■ **Work to be completed**:
Could you transcribe all of the data exactly and skip any pictures?

■ **Records for the exercise**:
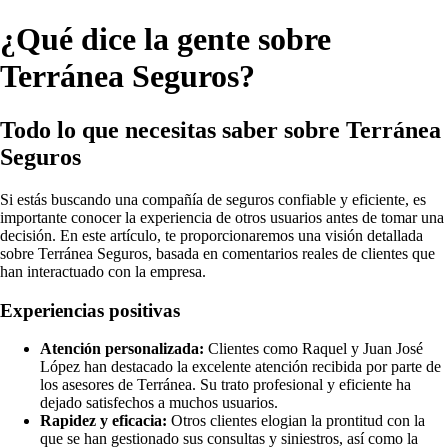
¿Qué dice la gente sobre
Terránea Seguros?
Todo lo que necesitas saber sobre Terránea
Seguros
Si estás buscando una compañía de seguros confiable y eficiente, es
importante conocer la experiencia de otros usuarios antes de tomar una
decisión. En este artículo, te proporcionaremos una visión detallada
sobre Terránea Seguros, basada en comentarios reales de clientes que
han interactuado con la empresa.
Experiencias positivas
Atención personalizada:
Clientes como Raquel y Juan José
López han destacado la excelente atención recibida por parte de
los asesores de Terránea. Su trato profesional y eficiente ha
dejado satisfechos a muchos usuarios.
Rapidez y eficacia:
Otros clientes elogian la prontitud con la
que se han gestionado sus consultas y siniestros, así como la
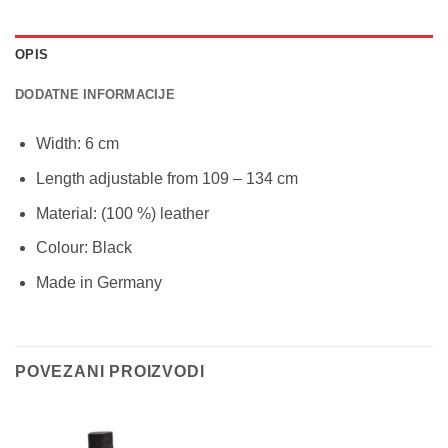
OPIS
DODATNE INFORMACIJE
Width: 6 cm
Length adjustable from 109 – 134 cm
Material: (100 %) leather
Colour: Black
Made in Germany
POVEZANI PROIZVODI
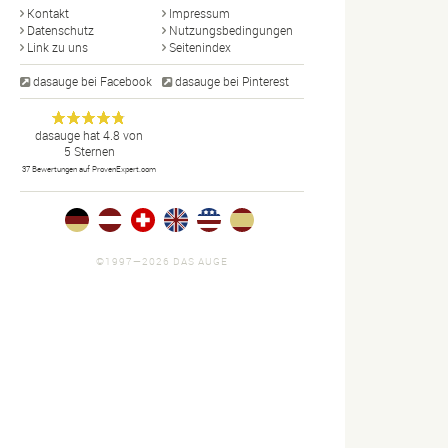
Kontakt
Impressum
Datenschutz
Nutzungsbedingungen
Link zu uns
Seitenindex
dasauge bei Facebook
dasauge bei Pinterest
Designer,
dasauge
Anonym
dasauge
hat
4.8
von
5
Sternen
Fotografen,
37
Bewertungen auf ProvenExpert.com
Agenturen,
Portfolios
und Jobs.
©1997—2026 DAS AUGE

■ **Answer box**:
¿Qué dice la gente sobre
Terránea Seguros?
Todo lo que necesitas saber sobre Terránea
Seguros
Si estás buscando una compañía de seguros confiable y eficiente, es
importante conocer la experiencia de otros usuarios antes de tomar una
decisión. En este artículo, te proporcionaremos una visión detallada
sobre Terránea Seguros, basada en comentarios reales de clientes que
han interactuado con la empresa.
Experiencias positivas
Atención personalizada:
Clientes como Raquel y Juan José
López han destacado la excelente atención recibida por parte de
los asesores de Terránea. Su trato profesional y eficiente ha
dejado satisfechos a muchos usuarios.
Rapidez y eficacia:
Otros clientes elogian la prontitud con la
que se han gestionado sus consultas y siniestros, así como la
OPIS
DODATNE INFORMACIJE
Width: 6 cm
Length adjustable from 109 – 134 cm
Material: (100 %) leather
Colour: Black
Made in Germany
POVEZANI PROIZVODI
Kontakt
Impressum
Datenschutz
Nutzungsbedingungen
Link zu uns
Seitenindex
dasauge bei Facebook
dasauge bei Pinterest
Designer,
dasauge
Anonym
dasauge
hat
4.8
von
5
Sternen
Fotografen,
37
Bewertungen auf ProvenExpert.com
Agenturen,
Portfolios
und Jobs.
©1997—2026 DAS AUGE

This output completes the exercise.